À la fois distante et profondément engagée, Ekaterina Perfilieva, artiste multidisciplinaire, interroge une contemporanéité traversée par le vide, la solitude, l’aliénation sociale et la perte d’intimité.
Si l’on devait résumer l’univers d’Ekaterina Perfilieva, on dirait qu’il relève d’une recherche autour de l’étrangeté du réel. Depuis l’adolescence, l’artiste observe les relations humaines, les émotions et surtout la manière dont les individus habitent les espaces – qu’ils soient urbains ou naturels. Comment les présences humaines s’y inscrivent-elles et les modifient-elles ?

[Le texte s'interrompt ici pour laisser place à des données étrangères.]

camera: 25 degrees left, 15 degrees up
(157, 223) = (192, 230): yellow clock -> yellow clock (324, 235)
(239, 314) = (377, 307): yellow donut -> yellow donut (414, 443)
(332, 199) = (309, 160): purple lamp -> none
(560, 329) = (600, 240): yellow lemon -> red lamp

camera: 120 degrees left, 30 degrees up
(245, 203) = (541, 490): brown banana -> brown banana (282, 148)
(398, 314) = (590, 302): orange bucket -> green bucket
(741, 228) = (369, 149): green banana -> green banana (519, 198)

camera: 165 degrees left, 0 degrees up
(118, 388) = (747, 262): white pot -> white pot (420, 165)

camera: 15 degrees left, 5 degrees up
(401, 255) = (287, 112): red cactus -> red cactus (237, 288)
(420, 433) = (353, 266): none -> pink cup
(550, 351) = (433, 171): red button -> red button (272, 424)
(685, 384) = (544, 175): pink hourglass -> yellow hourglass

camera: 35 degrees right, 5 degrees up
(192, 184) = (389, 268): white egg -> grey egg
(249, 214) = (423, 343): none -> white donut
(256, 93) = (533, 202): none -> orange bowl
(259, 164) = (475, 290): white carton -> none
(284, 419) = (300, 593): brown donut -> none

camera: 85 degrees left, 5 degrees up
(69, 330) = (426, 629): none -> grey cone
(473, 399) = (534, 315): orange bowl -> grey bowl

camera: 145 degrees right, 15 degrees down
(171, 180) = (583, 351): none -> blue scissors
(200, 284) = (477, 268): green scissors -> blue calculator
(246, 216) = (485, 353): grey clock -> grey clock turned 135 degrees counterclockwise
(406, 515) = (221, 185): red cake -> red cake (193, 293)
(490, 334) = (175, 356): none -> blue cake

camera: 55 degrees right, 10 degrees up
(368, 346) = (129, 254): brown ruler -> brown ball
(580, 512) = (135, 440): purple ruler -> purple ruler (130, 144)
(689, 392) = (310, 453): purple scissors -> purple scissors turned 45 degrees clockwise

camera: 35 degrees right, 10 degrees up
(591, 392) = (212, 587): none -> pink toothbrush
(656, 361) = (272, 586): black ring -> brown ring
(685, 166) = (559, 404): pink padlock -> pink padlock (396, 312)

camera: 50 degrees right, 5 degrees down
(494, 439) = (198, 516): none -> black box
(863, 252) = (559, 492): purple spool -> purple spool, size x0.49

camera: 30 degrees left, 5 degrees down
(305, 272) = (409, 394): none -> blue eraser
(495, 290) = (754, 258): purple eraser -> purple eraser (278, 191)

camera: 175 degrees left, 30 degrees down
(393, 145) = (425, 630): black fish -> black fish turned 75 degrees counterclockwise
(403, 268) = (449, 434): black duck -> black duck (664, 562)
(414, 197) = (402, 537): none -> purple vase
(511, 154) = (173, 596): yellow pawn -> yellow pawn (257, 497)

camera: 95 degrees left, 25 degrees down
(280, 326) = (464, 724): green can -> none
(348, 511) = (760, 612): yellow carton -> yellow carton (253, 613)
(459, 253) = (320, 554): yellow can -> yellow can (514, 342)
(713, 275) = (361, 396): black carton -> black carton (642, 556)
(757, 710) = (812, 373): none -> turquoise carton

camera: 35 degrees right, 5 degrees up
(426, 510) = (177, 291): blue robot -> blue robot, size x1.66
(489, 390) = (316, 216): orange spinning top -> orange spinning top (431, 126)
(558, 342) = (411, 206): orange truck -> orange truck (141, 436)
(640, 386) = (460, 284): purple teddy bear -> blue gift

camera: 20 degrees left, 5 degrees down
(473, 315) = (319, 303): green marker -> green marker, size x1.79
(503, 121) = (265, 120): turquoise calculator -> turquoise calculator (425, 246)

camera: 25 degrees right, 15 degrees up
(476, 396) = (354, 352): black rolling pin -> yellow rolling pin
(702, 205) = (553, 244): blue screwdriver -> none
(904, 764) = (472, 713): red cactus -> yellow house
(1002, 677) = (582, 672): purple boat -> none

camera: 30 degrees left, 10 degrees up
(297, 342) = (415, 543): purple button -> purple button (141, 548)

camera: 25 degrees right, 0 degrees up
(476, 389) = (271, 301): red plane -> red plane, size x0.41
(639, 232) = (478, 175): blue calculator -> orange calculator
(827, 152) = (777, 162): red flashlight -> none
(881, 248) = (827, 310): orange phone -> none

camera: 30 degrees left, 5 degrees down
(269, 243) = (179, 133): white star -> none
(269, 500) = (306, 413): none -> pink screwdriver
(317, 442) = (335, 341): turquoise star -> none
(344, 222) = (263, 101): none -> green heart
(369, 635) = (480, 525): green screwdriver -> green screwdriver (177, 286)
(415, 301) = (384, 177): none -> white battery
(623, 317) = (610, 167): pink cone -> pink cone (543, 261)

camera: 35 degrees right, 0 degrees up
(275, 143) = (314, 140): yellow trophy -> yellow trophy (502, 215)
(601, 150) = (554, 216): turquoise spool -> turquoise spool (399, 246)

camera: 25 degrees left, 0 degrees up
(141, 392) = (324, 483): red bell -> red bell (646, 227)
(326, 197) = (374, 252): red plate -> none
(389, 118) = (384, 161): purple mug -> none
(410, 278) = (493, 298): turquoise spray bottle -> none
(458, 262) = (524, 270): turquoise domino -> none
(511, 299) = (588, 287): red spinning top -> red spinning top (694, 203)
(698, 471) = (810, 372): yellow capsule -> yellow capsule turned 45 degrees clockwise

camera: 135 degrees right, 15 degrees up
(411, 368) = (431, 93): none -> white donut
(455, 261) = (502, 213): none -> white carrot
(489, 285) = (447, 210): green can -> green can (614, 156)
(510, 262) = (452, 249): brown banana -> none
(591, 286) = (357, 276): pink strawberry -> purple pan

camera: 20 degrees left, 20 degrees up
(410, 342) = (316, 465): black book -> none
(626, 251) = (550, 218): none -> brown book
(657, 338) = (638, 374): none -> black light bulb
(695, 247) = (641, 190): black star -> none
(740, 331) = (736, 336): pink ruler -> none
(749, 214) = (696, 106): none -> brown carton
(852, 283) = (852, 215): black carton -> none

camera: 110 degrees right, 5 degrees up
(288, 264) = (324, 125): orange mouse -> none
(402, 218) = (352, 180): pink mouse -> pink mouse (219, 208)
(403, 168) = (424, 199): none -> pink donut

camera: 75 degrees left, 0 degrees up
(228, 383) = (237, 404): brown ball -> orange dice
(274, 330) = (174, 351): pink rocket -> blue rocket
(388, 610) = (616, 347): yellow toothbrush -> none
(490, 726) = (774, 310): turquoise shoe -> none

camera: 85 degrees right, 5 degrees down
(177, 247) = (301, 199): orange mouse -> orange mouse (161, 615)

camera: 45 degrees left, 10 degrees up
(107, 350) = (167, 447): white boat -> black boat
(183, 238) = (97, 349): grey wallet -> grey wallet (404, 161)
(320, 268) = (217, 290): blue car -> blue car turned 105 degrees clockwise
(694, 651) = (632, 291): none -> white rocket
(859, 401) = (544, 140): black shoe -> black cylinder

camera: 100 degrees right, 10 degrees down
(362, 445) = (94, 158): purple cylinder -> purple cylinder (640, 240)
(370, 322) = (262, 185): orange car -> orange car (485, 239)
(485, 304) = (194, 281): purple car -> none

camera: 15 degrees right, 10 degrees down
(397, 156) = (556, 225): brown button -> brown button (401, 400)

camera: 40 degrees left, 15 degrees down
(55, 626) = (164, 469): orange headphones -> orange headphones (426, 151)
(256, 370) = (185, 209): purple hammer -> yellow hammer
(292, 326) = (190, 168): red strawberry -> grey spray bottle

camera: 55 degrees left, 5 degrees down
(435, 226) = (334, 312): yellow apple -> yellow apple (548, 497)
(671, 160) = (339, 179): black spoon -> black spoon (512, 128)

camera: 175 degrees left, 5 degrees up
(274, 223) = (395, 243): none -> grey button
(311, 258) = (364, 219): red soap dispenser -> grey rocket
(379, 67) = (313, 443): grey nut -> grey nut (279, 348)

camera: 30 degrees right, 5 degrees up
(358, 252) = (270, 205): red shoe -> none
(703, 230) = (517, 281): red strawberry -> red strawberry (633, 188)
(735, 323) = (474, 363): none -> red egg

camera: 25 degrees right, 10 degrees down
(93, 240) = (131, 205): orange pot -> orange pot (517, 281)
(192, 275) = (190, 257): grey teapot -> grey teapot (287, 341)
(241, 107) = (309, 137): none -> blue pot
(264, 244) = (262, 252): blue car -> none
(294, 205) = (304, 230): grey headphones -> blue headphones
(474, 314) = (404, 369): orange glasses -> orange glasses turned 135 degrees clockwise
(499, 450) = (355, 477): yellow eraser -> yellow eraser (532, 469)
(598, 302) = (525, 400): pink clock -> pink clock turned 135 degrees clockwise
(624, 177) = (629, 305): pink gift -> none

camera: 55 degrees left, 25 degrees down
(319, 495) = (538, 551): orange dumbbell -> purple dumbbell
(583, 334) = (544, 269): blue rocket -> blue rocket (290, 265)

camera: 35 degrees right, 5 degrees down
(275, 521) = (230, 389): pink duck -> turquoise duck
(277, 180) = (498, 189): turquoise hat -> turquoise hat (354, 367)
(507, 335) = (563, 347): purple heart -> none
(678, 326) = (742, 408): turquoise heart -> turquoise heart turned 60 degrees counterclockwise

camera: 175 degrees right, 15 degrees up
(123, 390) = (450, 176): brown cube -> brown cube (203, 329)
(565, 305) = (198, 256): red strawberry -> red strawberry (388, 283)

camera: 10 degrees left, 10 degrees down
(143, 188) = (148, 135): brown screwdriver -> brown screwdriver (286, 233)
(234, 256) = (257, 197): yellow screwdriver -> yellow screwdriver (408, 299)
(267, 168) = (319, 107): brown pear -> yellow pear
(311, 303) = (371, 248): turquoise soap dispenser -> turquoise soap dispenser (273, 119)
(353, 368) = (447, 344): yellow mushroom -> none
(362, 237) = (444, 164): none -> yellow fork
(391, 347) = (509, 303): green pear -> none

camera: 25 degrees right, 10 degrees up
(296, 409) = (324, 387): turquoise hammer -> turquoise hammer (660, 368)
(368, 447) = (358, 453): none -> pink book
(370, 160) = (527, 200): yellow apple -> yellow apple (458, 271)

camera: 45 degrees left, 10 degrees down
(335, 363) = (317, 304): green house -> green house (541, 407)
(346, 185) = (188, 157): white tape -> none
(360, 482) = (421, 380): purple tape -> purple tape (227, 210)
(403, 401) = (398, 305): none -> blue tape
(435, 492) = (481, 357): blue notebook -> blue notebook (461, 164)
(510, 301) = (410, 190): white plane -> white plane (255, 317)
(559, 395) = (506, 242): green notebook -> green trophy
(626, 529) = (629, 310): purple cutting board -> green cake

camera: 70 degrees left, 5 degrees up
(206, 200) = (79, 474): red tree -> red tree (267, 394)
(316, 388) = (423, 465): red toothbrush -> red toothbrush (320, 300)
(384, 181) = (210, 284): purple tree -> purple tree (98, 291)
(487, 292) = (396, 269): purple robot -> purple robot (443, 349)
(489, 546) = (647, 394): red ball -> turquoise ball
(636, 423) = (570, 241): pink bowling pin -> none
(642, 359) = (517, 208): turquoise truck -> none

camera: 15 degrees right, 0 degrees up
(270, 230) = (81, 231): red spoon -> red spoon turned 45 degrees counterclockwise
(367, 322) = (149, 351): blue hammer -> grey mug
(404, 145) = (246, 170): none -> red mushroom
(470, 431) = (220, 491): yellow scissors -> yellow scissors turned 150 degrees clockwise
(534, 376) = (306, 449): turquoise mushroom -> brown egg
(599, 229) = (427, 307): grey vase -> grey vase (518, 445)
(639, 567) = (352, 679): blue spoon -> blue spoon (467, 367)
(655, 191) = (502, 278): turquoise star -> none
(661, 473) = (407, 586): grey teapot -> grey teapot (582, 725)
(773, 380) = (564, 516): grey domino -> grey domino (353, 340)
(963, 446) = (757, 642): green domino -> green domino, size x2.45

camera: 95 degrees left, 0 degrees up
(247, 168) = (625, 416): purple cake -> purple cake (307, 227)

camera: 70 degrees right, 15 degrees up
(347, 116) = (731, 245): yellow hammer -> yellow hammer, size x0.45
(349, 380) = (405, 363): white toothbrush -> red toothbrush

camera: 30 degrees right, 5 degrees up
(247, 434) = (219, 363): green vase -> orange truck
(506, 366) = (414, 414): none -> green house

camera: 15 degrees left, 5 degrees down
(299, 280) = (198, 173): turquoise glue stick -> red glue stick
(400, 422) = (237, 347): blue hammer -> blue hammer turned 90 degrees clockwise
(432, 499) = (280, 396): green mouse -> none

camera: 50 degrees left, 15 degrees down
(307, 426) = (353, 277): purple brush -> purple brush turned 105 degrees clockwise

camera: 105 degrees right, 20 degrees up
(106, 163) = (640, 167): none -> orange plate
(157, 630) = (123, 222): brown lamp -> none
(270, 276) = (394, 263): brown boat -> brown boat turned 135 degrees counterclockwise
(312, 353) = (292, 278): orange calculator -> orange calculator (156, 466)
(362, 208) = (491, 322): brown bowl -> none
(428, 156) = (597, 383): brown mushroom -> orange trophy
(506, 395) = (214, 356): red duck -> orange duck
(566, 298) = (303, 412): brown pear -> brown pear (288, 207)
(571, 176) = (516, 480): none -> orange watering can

Ekaterina Perfilieva photographie en marchant, sans musique, attentive aux détails et aux récits qu’elle peut entendre. Elle revendique un lien actif avec son environnement, qu’elle considère comme co-auteur de ses images. Elle ne travaille pas seule, bien au contraire : certains de ses sujets deviennent des guides, comme son amie Olga, au cœur de Nocturnal Animals, consacrée à la part d’ombre féminine et aux émotions socialement refoulées. « Chaque femme porte en elle à la fois la sorcière et l’ermite », affirme-t-elle. Dans cette série, des figures énigmatiques, parfois floues, se tortillent autour d’arbres dans la nuit, comme des araignées ou des spectres.
Face à la modernité
Avec Façade, elle explore la ville-musée de Taroussa, ancien lieu d’exil d’intellectuels soviétiques aujourd’hui instrumentalisé à des fins nationalistes. Elle y cherche ce qui résiste à l’image officielle et idéologique, soit des signes du quotidien et de la vie réelle. « Je voulais trouver où subsiste encore quelque chose de vrai et de sincère, créé par les citoyen·nes elleux-mêmes, et observer comment cela s’entremêle avec les couches historiques et propagandistes », explique-t-elle. Dans La Lumière vive de la déception, la photographe se frotte davantage à la mise en scène quasi abstraite de la fragmentation et du détachement entraînés par l’époque du « capitalisme émotionnel », d’après l’expression de la sociologue Eva Illouz. Elle sonde une intimité mécanisée par les applications de rencontres, la pornographie en ligne ou les produits sexuels, qui offrent une illusion de sécurité affective alors même qu’ils sont à l’origine d’un appauvrissement des liens humains. Ni froide, ni sentimentale, ce qu’elle vise en toute chose, c’est d’abord « l’émotionnel, le sale, le cru et le sincère », selon ses mots. Toujours avec une grande lucidité.